**Description of the task**
Leaving out every picture, quote the data below exactly as it appears.

Dataset content section start

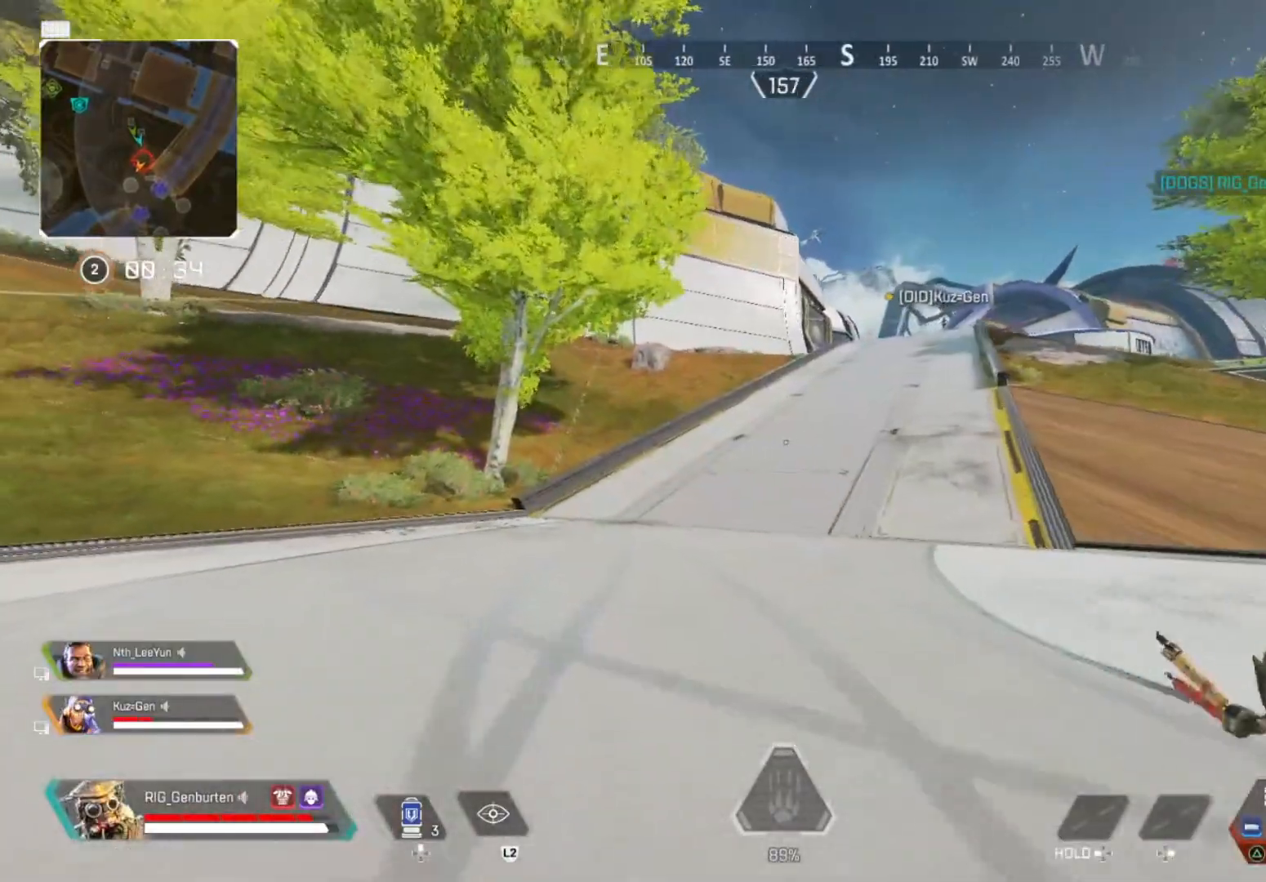
{"buttons": ["CROSS"], "left_stick": "up-right", "right_stick": "center", "events": [[50, "TRIANGLE", "up"], [150, "left_stick", "up"], [200, "R3", "down"], [333, "R3", "up"], [417, "CROSS", "down"], [417, "left_stick", "up-right"]]}
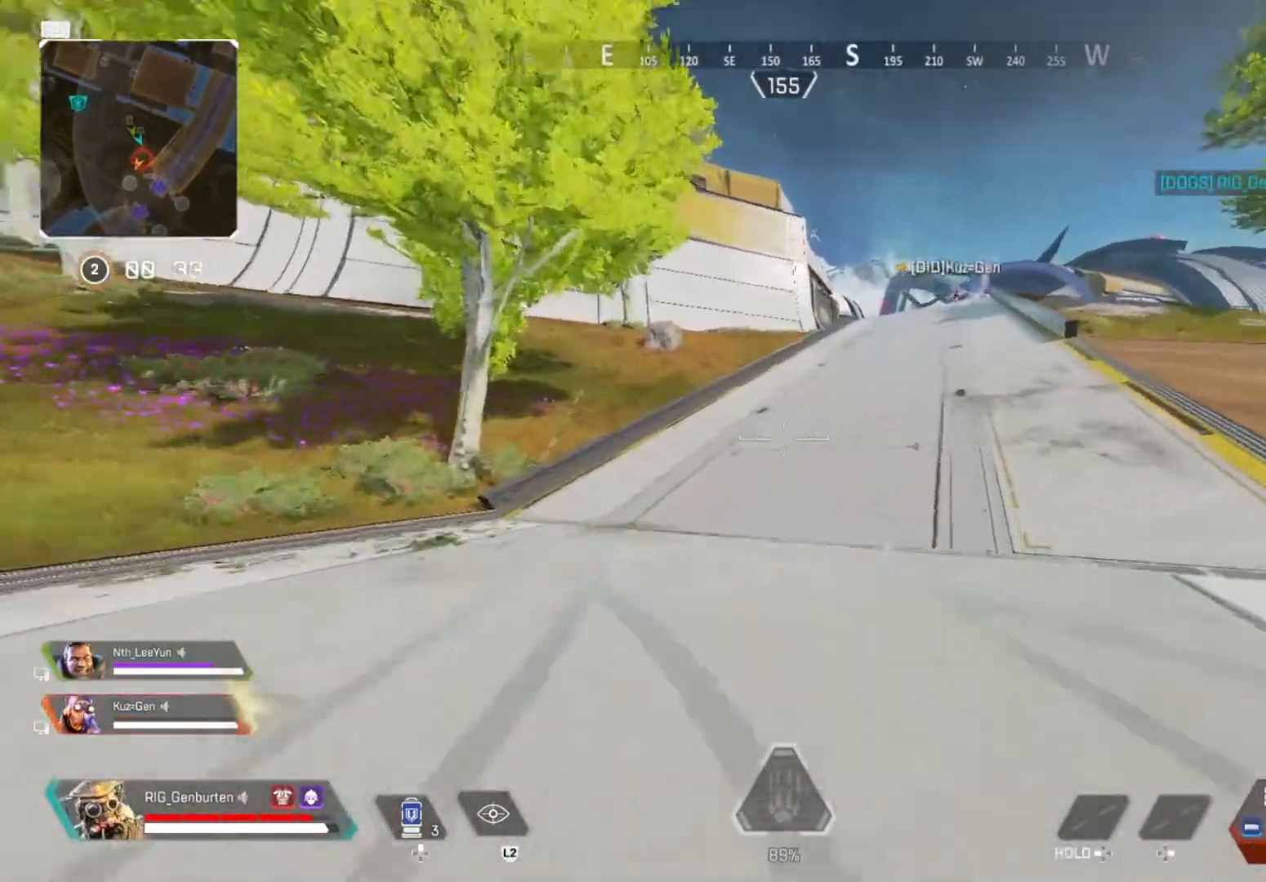
{"buttons": ["TRIANGLE"], "left_stick": "up", "right_stick": "center", "events": [[17, "CROSS", "up"], [17, "left_stick", "right"], [100, "TRIANGLE", "down"], [167, "TRIANGLE", "up"], [283, "right_stick", "right"], [333, "left_stick", "up"], [367, "right_stick", "center"], [483, "TRIANGLE", "down"]]}
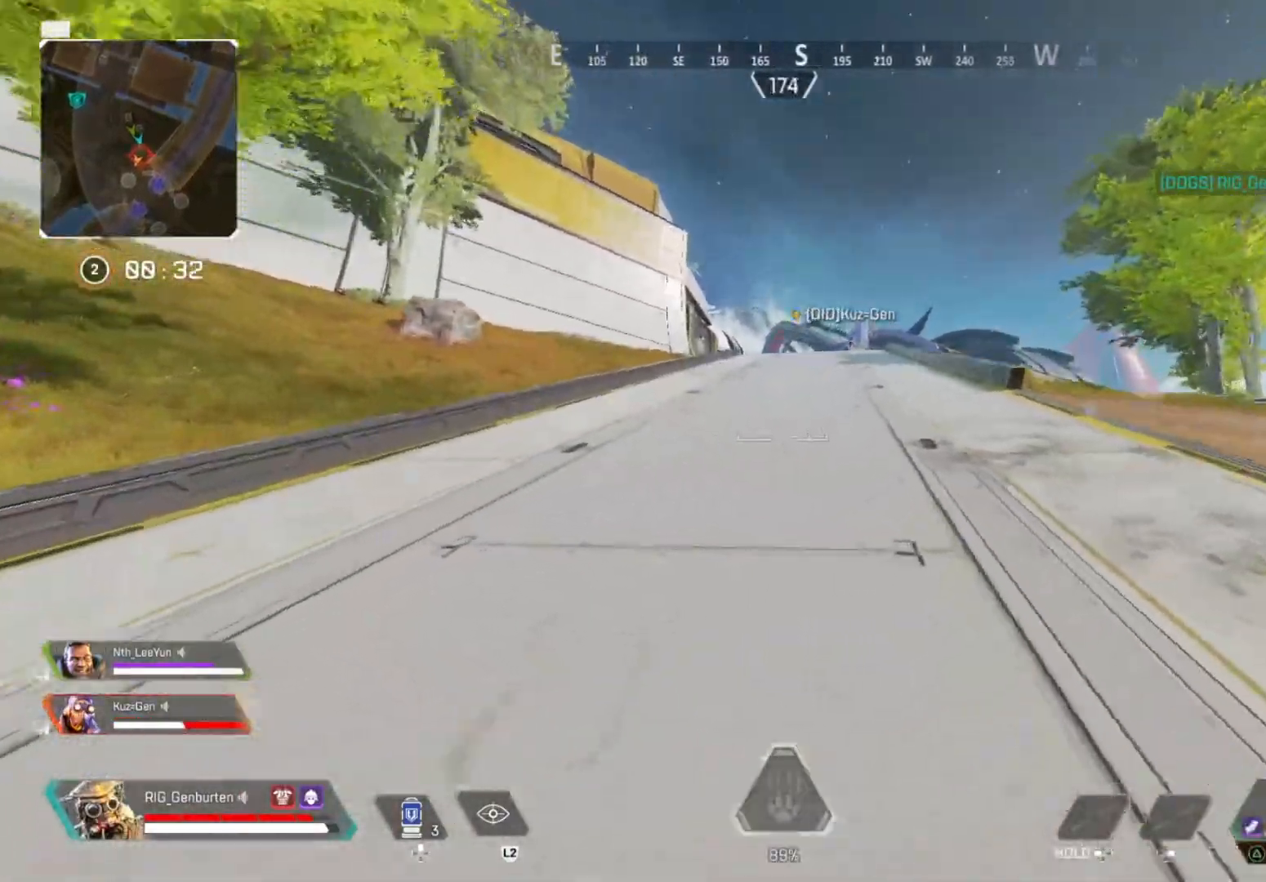
{"buttons": [], "left_stick": "up", "right_stick": "center", "events": [[250, "TRIANGLE", "up"]]}
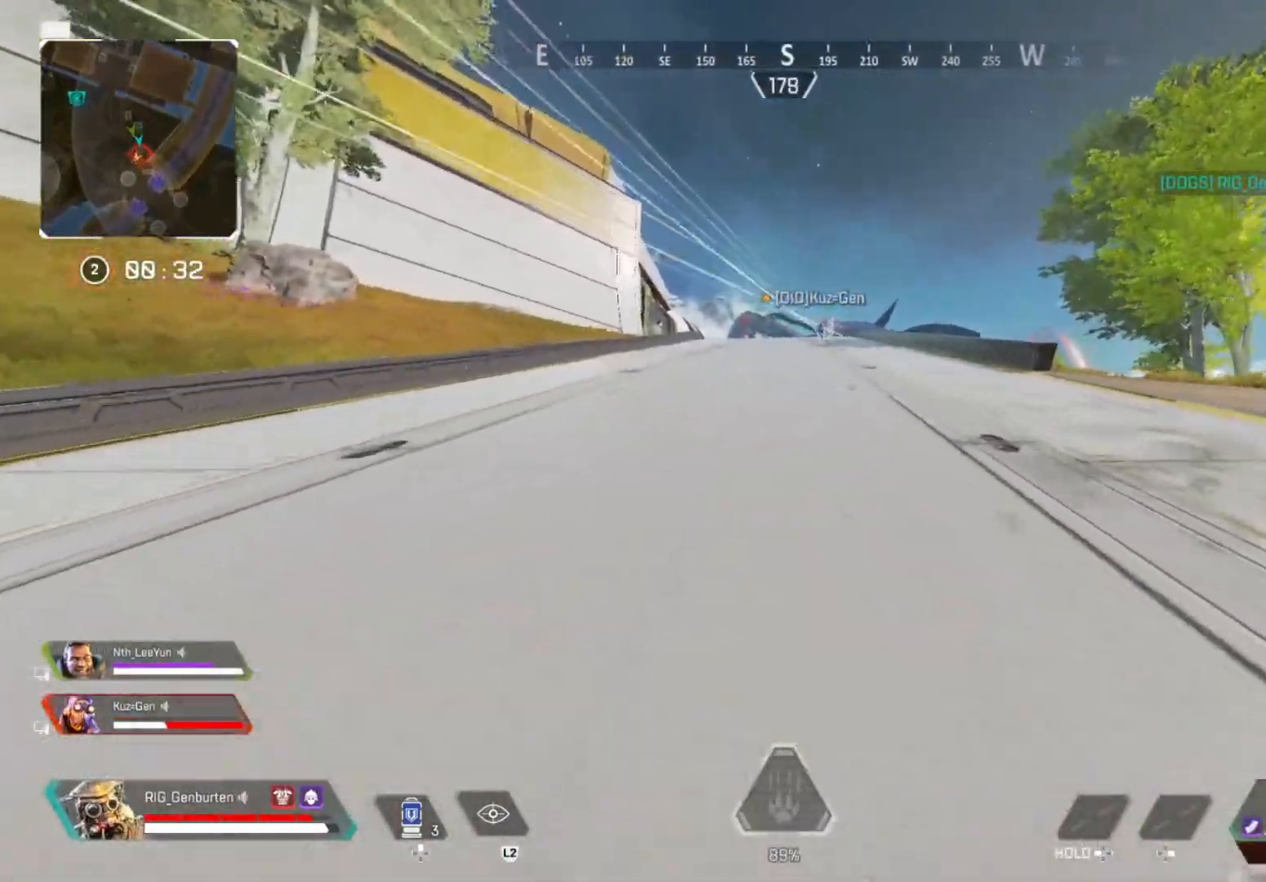
{"buttons": [], "left_stick": "up", "right_stick": "center", "events": [[350, "TRIANGLE", "down"], [450, "TRIANGLE", "up"]]}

Dataset content section end

**Result for this exercise**
{"buttons": ["CROSS"], "left_stick": "up-right", "right_stick": "center", "events": [[50, "TRIANGLE", "up"], [150, "left_stick", "up"], [200, "R3", "down"], [333, "R3", "up"], [417, "CROSS", "down"], [417, "left_stick", "up-right"]]}
{"buttons": ["TRIANGLE"], "left_stick": "up", "right_stick": "center", "events": [[17, "CROSS", "up"], [17, "left_stick", "right"], [100, "TRIANGLE", "down"], [167, "TRIANGLE", "up"], [283, "right_stick", "right"], [333, "left_stick", "up"], [367, "right_stick", "center"], [483, "TRIANGLE", "down"]]}
{"buttons": [], "left_stick": "up", "right_stick": "center", "events": [[250, "TRIANGLE", "up"]]}
{"buttons": [], "left_stick": "up", "right_stick": "center", "events": [[350, "TRIANGLE", "down"], [450, "TRIANGLE", "up"]]}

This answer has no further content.